▶ Exercise aim:
How many lines in the listing below contain the string "than", matching case exactly? Give only the number.

Records from a dataset:
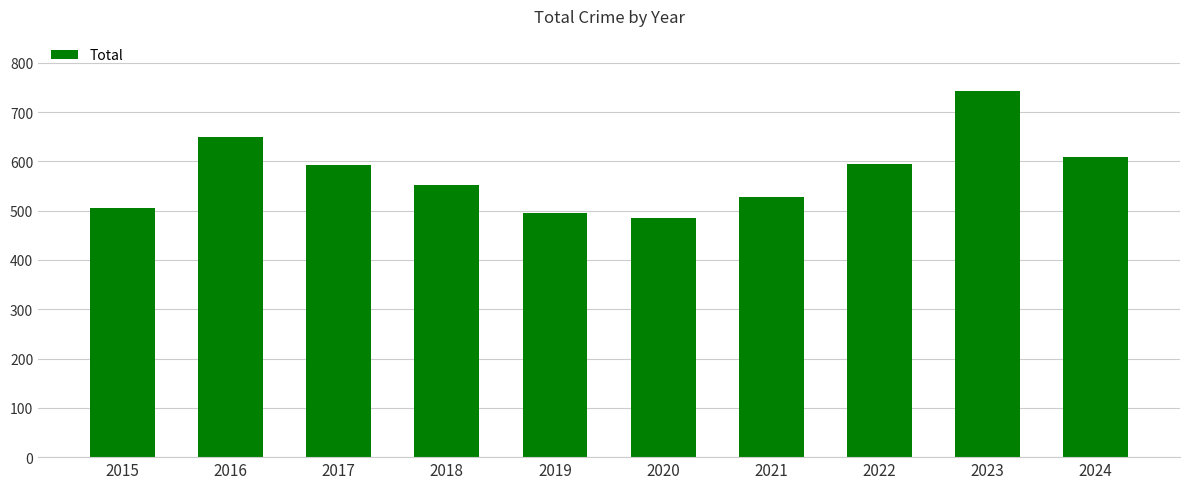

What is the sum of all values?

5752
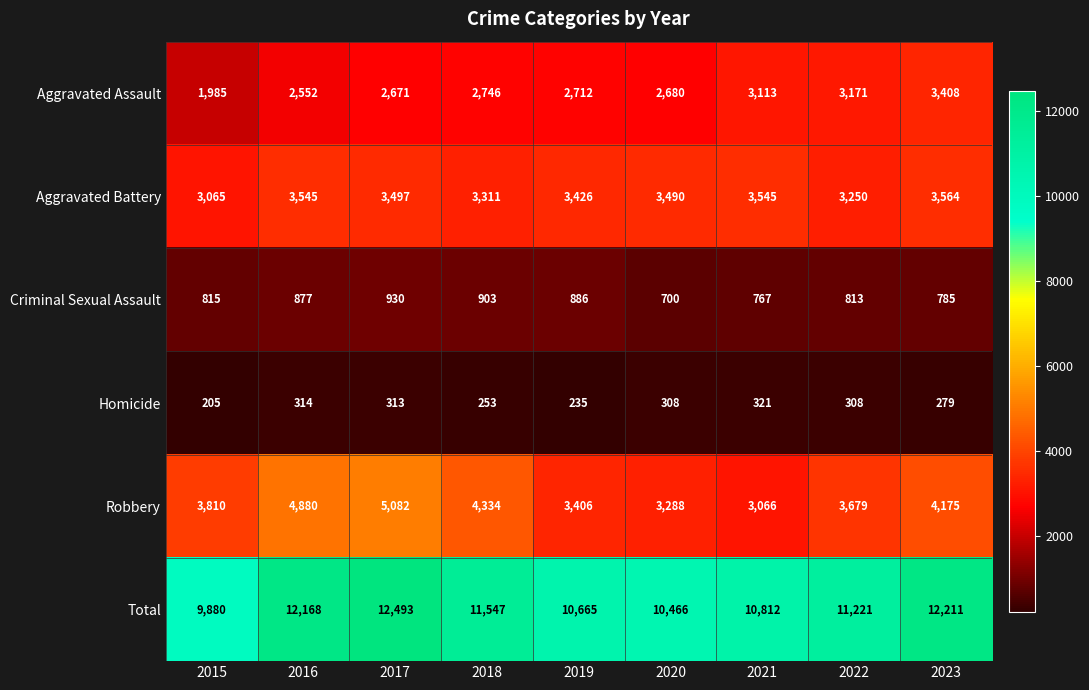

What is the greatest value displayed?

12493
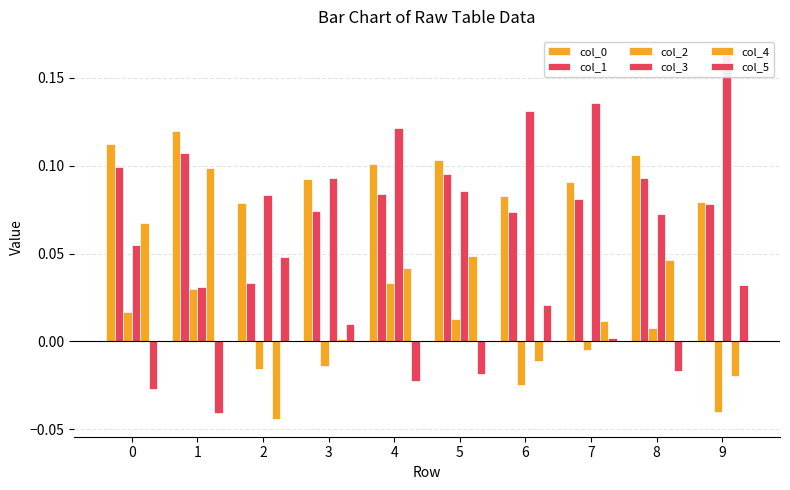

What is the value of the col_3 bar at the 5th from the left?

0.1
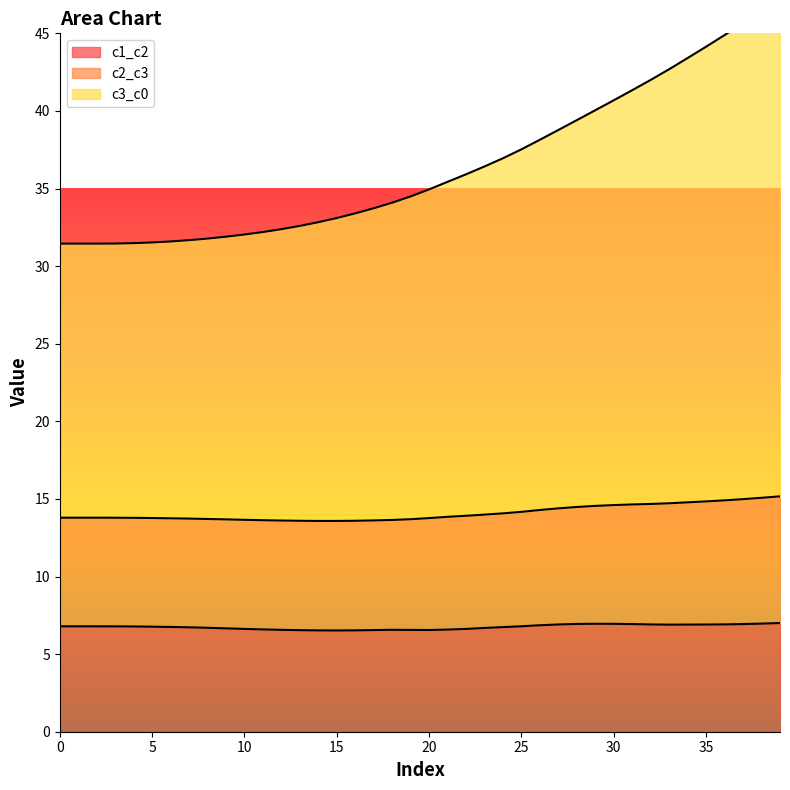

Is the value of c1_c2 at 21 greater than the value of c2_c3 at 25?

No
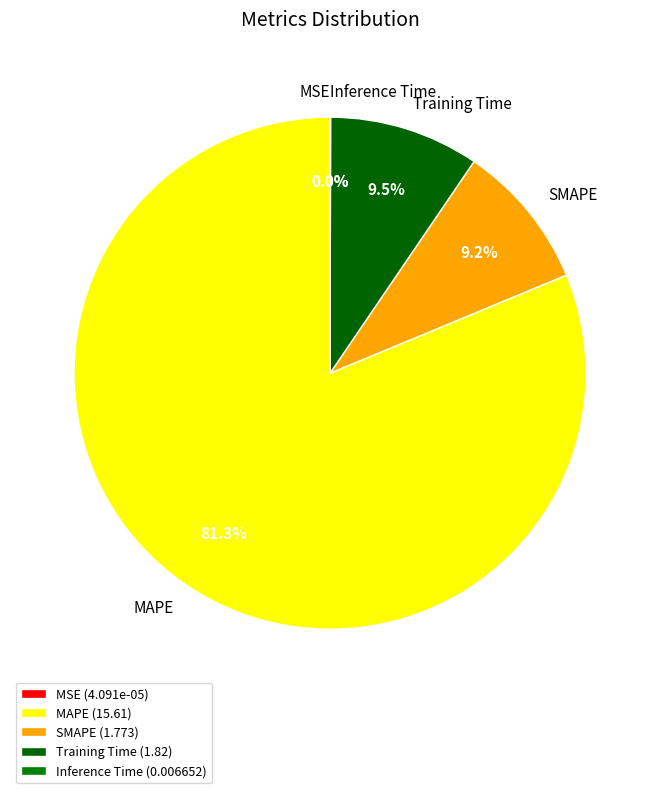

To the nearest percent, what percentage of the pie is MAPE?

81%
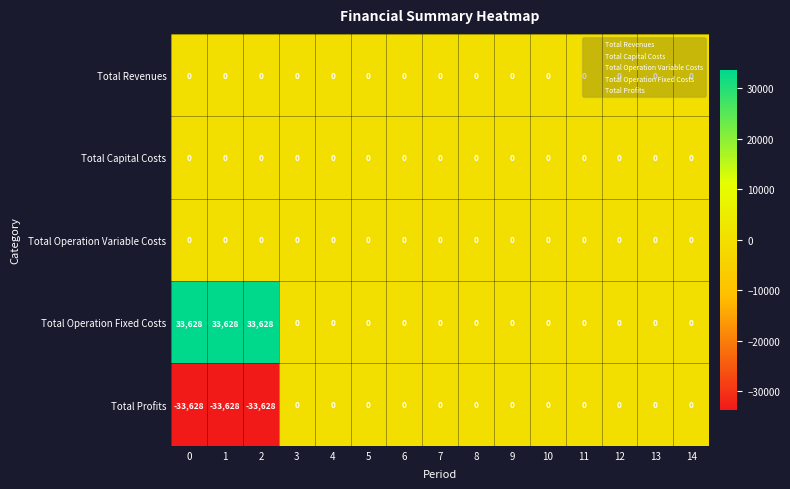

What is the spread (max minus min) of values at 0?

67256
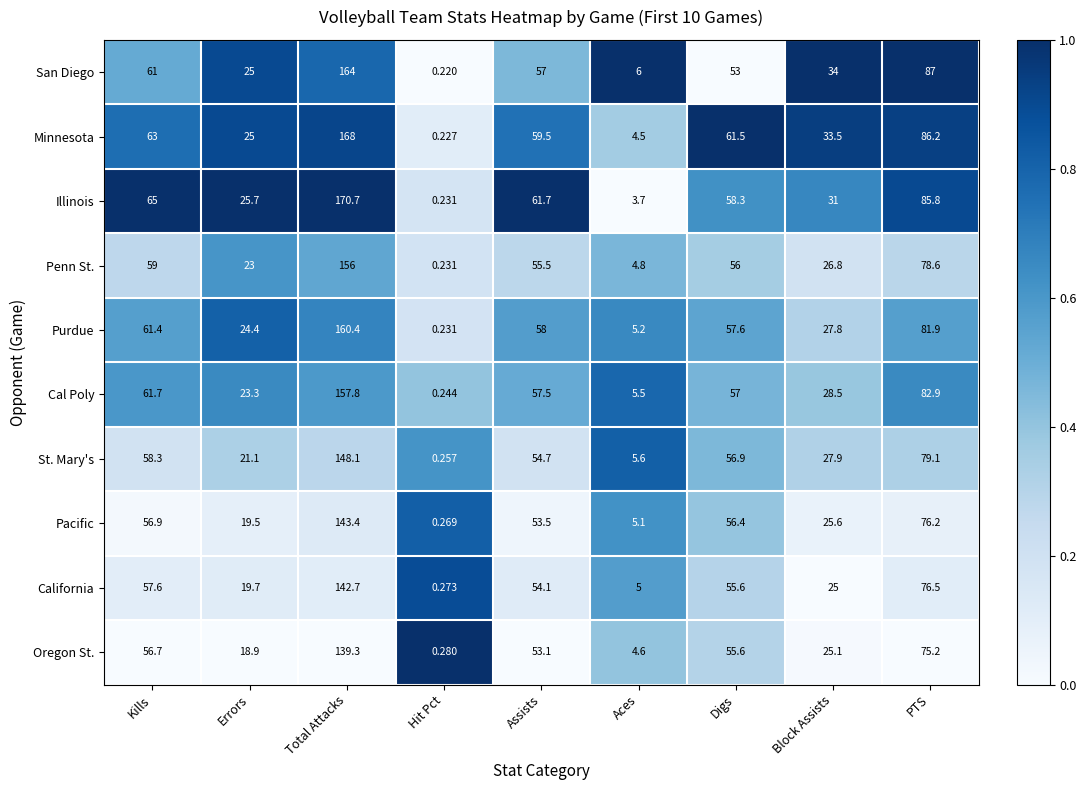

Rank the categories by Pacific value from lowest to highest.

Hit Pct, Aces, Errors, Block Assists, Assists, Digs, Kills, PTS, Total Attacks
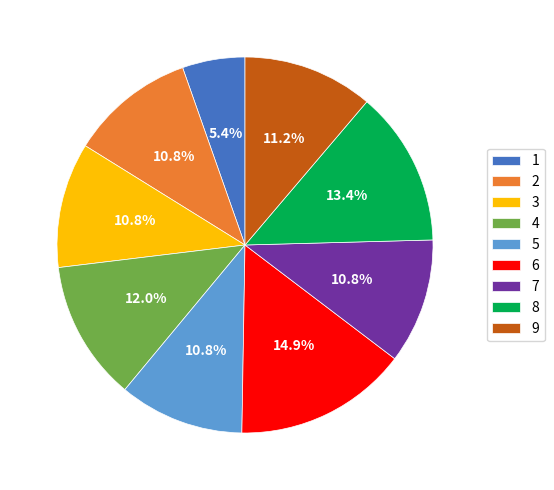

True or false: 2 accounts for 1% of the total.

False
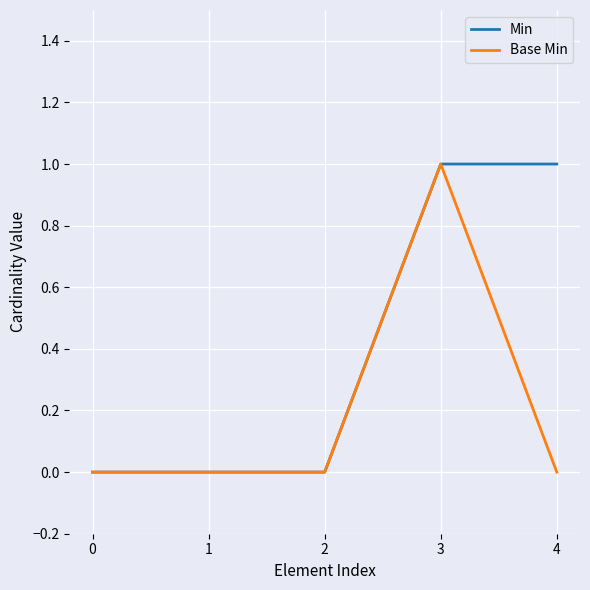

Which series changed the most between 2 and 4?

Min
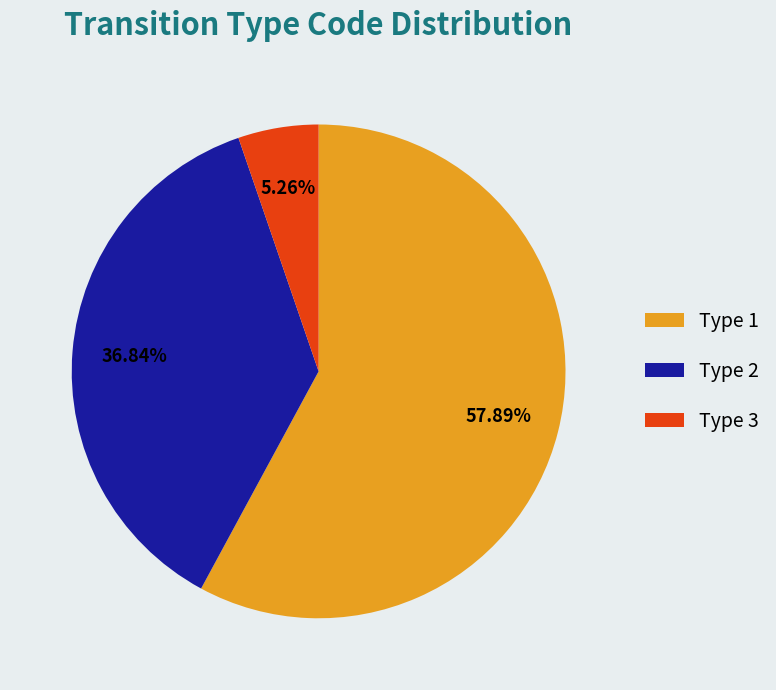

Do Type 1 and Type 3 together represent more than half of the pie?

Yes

▶ Exercise solution:
2